== Recorded data
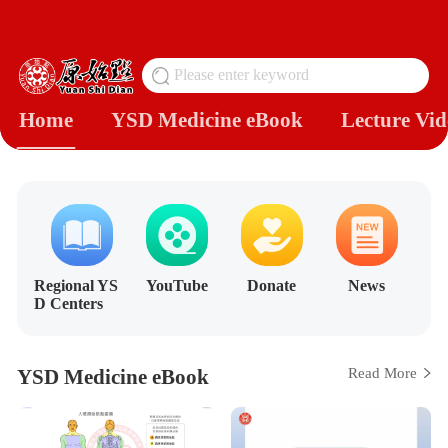
Please enter keyword
搜
Home
YSD Medicine eBook
Lecture Vid
Regional YS
YouTube
Donate
News
D Centers
YSD Medicine eBook
Read More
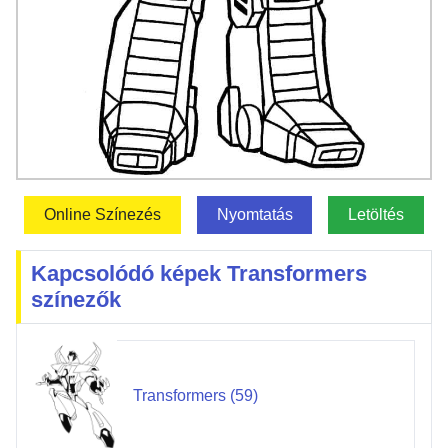
Online Színezés
Nyomtatás
Letöltés
Kapcsolódó képek Transformers
színezők
Transformers (59)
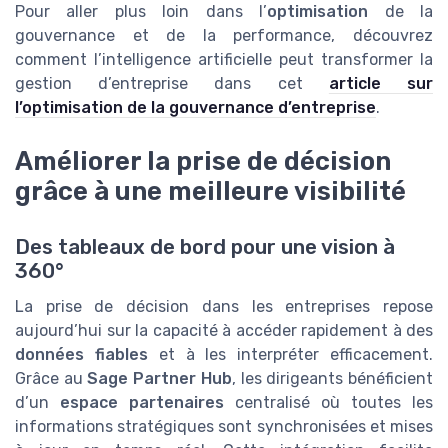
Pour aller plus loin dans l’
optimisation
de la
gouvernance et de la performance, découvrez
comment l’intelligence artificielle peut transformer la
gestion d’entreprise dans cet
article sur
l’optimisation de la gouvernance d’entreprise
.
Améliorer la prise de décision
grâce à une meilleure visibilité
Des tableaux de bord pour une vision à
360°
La prise de décision dans les entreprises repose
aujourd’hui sur la capacité à accéder rapidement à des
données fiables
et à les interpréter efficacement.
Grâce au
Sage Partner Hub
, les dirigeants bénéficient
d’un
espace partenaires
centralisé où toutes les
informations stratégiques sont synchronisées et mises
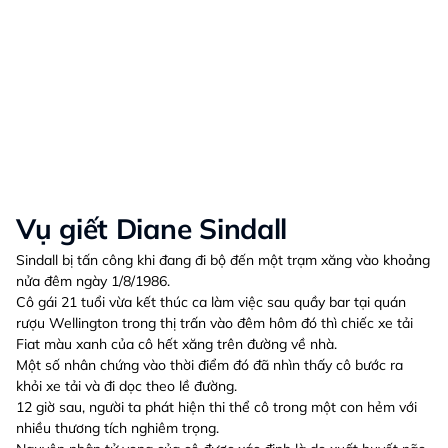
Vụ giết Diane Sindall
Sindall bị tấn công khi đang đi bộ đến một trạm xăng vào khoảng
nửa đêm ngày 1/8/1986.
Cô gái 21 tuổi vừa kết thúc ca làm việc sau quầy bar tại quán
rượu Wellington trong thị trấn vào đêm hôm đó thì chiếc xe tải
Fiat màu xanh của cô hết xăng trên đường về nhà.
Một số nhân chứng vào thời điểm đó đã nhìn thấy cô bước ra
khỏi xe tải và đi dọc theo lề đường.
12 giờ sau, người ta phát hiện thi thể cô trong một con hẻm với
nhiều thương tích nghiêm trọng.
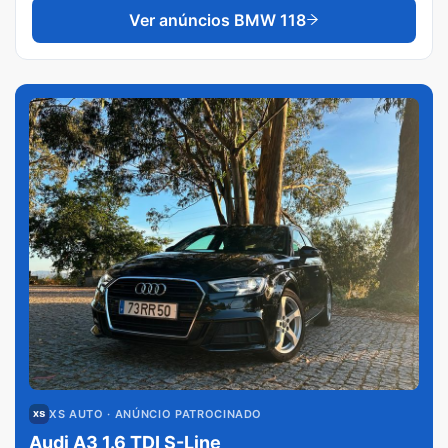
Ver anúncios
BMW 118
XS AUTO
· ANÚNCIO PATROCINADO
Audi A3 1.6 TDI S-Line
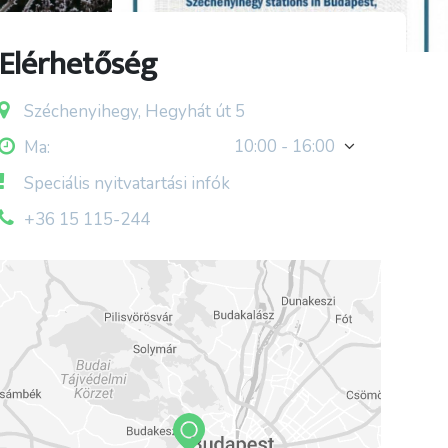
Elérhetőség
Széchenyihegy, Hegyhát út 5
10:00 - 16:00
Ma:
Speciális nyitvatartási infók
+36 15 115-244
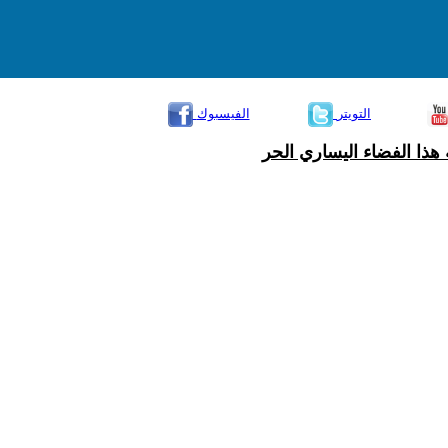
التويتر
الفيسبوك
هذا الفضاء اليساري الحر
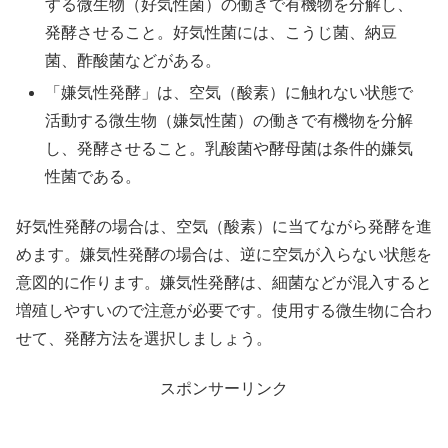
する微生物（好気性菌）の働きで有機物を分解し、
発酵させること。好気性菌には、こうじ菌、納豆
菌、酢酸菌などがある。
「嫌気性発酵」は、空気（酸素）に触れない状態で
活動する微生物（嫌気性菌）の働きで有機物を分解
し、発酵させること。乳酸菌や酵母菌は条件的嫌気
性菌である。
好気性発酵の場合は、空気（酸素）に当てながら発酵を進
めます。嫌気性発酵の場合は、逆に空気が入らない状態を
意図的に作ります。嫌気性発酵は、細菌などが混入すると
増殖しやすいので注意が必要です。使用する微生物に合わ
せて、発酵方法を選択しましょう。
スポンサーリンク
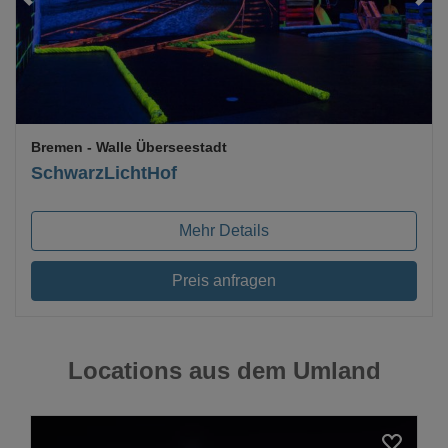
Bremen
- Walle Überseestadt
SchwarzLichtHof
Mehr Details
Preis anfragen
Locations aus dem Umland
====
Try it: Your answer should be the lines above, word for word, from the line with "gestion d’entreprise dans cet" through the line with "Một số nhân", minus the pictures.

Response box:
gestion d’entreprise dans cet
article sur
l’optimisation de la gouvernance d’entreprise
.
Améliorer la prise de décision
grâce à une meilleure visibilité
Des tableaux de bord pour une vision à
360°
La prise de décision dans les entreprises repose
aujourd’hui sur la capacité à accéder rapidement à des
données fiables
et à les interpréter efficacement.
Grâce au
Sage Partner Hub
, les dirigeants bénéficient
d’un
espace partenaires
centralisé où toutes les
informations stratégiques sont synchronisées et mises
Vụ giết Diane Sindall
Sindall bị tấn công khi đang đi bộ đến một trạm xăng vào khoảng
nửa đêm ngày 1/8/1986.
Cô gái 21 tuổi vừa kết thúc ca làm việc sau quầy bar tại quán
rượu Wellington trong thị trấn vào đêm hôm đó thì chiếc xe tải
Fiat màu xanh của cô hết xăng trên đường về nhà.
Một số nhân chứng vào thời điểm đó đã nhìn thấy cô bước ra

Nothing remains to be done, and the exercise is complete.